Latino and Asian entrepreneurs and consumers add tens of billions of dollars and tens of thousands of jobs to Illinois’s economy.

  • The 2012 purchasing power of Illinois’s Latinos totaled $46.1 billion—an increase of 422.4% since 1990. Asian buying power totaled $28.7 billion—an increase of 463% since 1990, according to the Selig Center for Economic Growth at the University of Georgia.
  • Illinois’s 56,567 Latino-owned businesses had sales and receipts of $10.3 billion and employed 77,449 people in 2007, the last year for which data is available. The state’s 59,367 Asian-owned businesses had sales and receipts of $18.5 billion and employed 102,991 people, according to the U.S. Census Bureau’s 2007 Survey of Business Owners.

Unauthorized immigrants pay taxes. 

  • Unauthorized immigrants in Illinois paid $562.1 million in state and local taxes in 2010, including $392.1 million in sales taxes, $112.8 million in state income taxes, and $57.2 million in property taxes, according to data from the Institute for Taxation and Economic Policy.
  • Were unauthorized immigrants in Illinois to have legal status, they would pay $711.7 million in state and local taxes, including $412.6 million in sales taxes, $238.3 million in state income taxes, and $60.8 million in property taxes. 

Immigrants are integral to Illinois’s economy as students.

Naturalized citizens excel educationally. 

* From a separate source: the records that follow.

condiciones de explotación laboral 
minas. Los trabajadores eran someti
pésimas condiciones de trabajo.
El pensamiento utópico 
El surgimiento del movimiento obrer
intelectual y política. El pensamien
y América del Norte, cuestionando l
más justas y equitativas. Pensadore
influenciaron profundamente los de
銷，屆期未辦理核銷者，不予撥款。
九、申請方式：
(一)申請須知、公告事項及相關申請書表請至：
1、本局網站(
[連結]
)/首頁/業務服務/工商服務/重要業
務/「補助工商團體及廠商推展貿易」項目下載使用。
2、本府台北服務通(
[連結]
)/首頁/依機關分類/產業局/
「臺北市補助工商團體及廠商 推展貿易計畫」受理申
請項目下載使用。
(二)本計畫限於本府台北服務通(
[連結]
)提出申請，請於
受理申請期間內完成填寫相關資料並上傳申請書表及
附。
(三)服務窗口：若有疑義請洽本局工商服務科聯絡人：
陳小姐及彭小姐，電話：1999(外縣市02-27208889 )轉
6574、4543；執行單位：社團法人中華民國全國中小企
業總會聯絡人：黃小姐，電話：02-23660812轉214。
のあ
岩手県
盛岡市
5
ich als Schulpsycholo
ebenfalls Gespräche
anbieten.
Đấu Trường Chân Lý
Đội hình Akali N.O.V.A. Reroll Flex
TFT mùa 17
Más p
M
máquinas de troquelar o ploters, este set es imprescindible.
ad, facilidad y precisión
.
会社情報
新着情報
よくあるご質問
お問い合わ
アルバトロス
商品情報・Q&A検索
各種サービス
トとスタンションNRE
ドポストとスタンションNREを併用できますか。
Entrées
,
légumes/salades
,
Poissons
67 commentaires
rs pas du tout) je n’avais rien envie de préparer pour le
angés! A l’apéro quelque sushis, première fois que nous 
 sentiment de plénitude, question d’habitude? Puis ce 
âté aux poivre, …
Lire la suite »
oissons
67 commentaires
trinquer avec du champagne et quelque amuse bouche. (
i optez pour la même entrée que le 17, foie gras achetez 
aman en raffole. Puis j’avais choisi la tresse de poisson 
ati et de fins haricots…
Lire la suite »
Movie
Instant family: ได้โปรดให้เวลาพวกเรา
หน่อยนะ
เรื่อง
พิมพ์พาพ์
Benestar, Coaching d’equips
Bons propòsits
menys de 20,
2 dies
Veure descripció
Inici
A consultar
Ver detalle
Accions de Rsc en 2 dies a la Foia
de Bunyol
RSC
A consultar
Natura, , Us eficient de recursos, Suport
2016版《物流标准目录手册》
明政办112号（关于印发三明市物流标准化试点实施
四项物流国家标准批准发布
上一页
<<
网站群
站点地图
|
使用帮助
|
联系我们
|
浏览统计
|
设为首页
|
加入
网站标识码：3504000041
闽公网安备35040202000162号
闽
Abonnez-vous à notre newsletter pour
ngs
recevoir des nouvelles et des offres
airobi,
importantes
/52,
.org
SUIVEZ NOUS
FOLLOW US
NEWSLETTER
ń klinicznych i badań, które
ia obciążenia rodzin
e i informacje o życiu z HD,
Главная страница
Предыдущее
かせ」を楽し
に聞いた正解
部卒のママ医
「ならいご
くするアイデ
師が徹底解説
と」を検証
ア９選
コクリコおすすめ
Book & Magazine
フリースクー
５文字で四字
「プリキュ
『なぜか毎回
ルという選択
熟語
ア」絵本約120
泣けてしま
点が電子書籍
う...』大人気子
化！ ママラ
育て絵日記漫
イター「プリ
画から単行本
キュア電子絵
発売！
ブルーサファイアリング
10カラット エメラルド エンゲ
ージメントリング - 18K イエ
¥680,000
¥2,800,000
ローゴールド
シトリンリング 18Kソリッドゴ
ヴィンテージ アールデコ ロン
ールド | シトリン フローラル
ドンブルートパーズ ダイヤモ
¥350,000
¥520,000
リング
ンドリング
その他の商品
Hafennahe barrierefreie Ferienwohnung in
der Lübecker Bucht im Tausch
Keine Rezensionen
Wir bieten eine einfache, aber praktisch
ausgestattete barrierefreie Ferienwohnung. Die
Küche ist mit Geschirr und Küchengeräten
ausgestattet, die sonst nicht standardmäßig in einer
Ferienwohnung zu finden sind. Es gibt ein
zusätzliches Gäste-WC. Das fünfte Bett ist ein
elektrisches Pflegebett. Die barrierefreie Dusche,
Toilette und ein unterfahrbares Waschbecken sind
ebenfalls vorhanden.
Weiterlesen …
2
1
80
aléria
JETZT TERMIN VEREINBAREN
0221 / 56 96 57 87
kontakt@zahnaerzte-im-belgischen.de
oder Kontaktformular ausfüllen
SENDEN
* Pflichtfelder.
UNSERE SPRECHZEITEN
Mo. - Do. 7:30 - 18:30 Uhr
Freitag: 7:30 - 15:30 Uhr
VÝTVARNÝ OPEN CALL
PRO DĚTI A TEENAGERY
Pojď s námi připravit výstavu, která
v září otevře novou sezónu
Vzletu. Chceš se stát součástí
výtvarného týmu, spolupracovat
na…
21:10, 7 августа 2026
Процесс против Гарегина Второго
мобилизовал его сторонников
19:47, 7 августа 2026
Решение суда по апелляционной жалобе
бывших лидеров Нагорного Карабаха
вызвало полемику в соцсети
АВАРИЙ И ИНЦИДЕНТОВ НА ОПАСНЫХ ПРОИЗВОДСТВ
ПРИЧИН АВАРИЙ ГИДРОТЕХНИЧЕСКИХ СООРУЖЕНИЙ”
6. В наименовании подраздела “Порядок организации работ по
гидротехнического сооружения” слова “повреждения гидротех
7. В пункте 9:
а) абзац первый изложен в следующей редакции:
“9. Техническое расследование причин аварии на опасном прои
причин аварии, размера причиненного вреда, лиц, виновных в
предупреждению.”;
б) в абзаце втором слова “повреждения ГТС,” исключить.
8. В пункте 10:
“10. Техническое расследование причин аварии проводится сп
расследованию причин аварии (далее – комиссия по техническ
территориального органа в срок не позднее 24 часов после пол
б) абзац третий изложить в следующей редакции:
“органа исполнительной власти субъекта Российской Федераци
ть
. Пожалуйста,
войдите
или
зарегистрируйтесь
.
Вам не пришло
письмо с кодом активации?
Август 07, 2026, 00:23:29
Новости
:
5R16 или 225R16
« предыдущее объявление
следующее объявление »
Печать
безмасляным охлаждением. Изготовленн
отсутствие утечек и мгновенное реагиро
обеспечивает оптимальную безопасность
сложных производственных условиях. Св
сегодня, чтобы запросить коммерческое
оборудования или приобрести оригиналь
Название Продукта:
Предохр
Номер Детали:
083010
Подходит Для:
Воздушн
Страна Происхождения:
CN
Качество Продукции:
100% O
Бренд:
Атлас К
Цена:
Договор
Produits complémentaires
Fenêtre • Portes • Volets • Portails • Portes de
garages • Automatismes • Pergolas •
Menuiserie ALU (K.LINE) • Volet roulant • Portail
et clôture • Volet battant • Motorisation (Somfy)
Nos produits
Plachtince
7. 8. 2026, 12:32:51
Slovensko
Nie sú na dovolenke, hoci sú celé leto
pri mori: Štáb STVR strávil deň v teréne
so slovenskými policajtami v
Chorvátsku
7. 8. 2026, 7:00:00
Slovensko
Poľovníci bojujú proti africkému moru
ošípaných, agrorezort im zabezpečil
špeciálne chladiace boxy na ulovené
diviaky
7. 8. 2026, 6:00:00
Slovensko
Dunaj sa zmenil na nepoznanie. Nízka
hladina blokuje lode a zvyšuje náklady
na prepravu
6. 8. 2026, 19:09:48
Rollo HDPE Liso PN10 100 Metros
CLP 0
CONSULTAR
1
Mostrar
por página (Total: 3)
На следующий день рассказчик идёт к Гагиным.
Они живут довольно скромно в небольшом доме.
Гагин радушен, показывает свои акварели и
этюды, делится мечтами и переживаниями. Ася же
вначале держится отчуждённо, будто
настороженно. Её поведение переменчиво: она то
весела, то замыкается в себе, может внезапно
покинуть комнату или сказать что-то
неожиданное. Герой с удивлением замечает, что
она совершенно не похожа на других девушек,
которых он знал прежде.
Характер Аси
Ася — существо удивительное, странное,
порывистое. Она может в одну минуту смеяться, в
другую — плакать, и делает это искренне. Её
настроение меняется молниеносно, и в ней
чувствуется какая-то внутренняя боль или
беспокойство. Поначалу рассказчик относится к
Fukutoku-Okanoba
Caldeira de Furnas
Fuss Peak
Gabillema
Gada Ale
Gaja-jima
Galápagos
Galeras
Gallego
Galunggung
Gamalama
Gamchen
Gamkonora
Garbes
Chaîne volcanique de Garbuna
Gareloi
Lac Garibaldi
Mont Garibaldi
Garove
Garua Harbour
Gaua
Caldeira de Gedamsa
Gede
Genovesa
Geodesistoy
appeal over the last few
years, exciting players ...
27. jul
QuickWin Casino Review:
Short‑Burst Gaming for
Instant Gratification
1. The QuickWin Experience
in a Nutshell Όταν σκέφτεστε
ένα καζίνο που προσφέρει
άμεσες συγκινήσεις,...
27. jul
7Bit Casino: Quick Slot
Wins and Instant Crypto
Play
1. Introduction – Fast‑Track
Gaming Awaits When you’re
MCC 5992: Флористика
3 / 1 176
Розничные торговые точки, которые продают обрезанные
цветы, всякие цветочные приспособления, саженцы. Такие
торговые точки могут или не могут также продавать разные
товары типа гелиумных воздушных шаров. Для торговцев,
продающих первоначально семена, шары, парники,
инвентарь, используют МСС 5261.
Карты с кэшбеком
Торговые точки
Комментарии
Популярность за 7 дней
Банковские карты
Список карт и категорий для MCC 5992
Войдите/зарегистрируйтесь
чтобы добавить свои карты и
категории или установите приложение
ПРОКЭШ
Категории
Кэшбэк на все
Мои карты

  • In Illinois, 34.6% of foreign-born persons who were naturalized U.S. citizens in 2011 had a bachelor's or higher degree, compared to 22.5% of noncitizens. At the same time, only 21.1% of naturalized citizens lacked a high-school diploma, compared to 38.6% of noncitizens.
  • The number of immigrants in Illinois with a college degree increased by 46.7% between 2000 and 2011, according to data from the Migration Policy Institute.
  • 38% of all college graduates entering the Illinois labor force are foreign-born, according to a 2006 study by Rob Paral and Associates.
  • In Illinois, 80.4% of children with immigrant parents were considered “English proficient” as of 2009, according to data from the Urban Institute.
  • The English proficiency rate among Asian children in Illinois was 87.9%, while for Latino children it was 80.6%, as of 2009.